1. Rex/Texel/Fuzzy/Standard litter. Also produced a random Dutch-like baby, which was fun. Sadly he's a buck. I did get a rex doe, a texel buck and a completely hairless Fuzzy buck which was very close to what I was hoping for! These guys are 17 days old









And a litter of week old Dove Self/Tan and two fostered siblings, a black broken and a RY broken. 

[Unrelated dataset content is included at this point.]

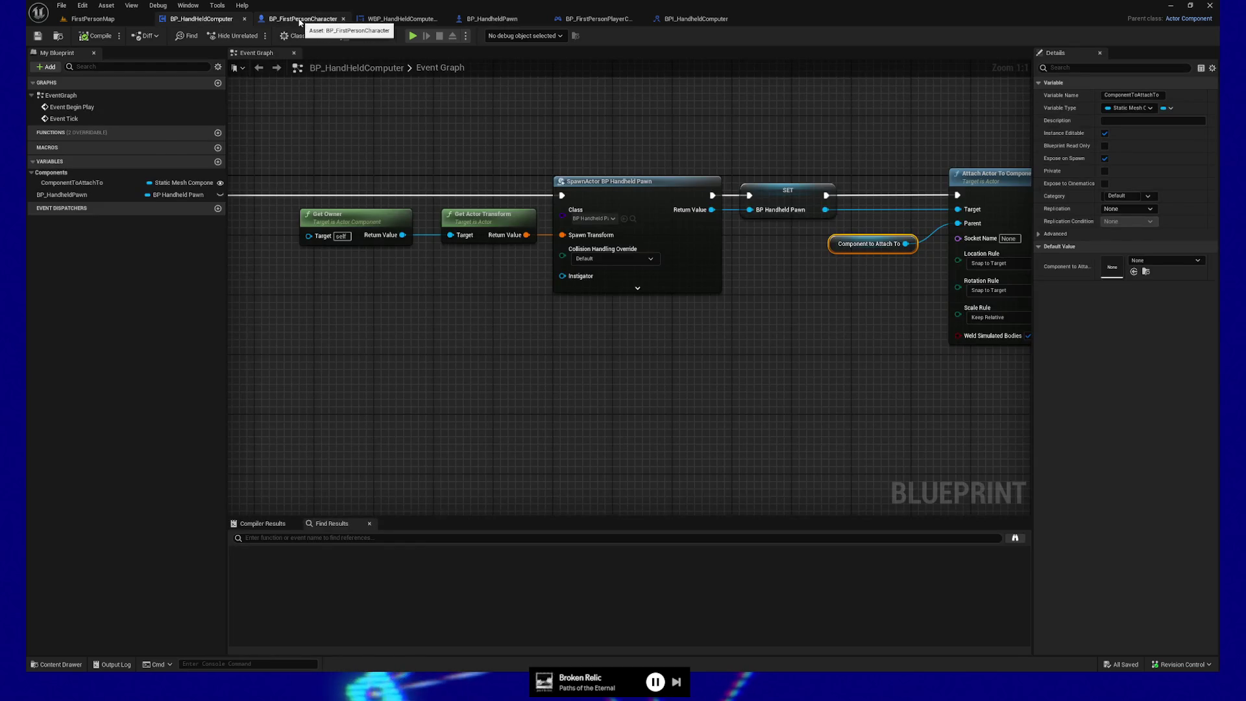
left_click(303, 18)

I also have a litter of four Fuzzies (the were 7, but early on mum decided to do some munching :roll: ) That are now two weeks old. They're all pink and boring though, so I won't post pics until they get a little older  And pics coming soon of my variegated and Black Tan/Recessive Yellow litters!


----------



## countrytris (Apr 17, 2013)

stunning, love the ry and the texel, iv put my 1st pair of texels together cant wait


----------



## Trixie's Mice (Feb 3, 2013)

GAAAAAAAAA They are adorable!!!


----------



## Onyx (May 2, 2010)

Lovely babies. Look forward to seeing the younger ones progress


----------



## Miceandmore64 (Jul 16, 2013)

5 litters is better than none for me anyway. I had one on its way but its taking forever


----------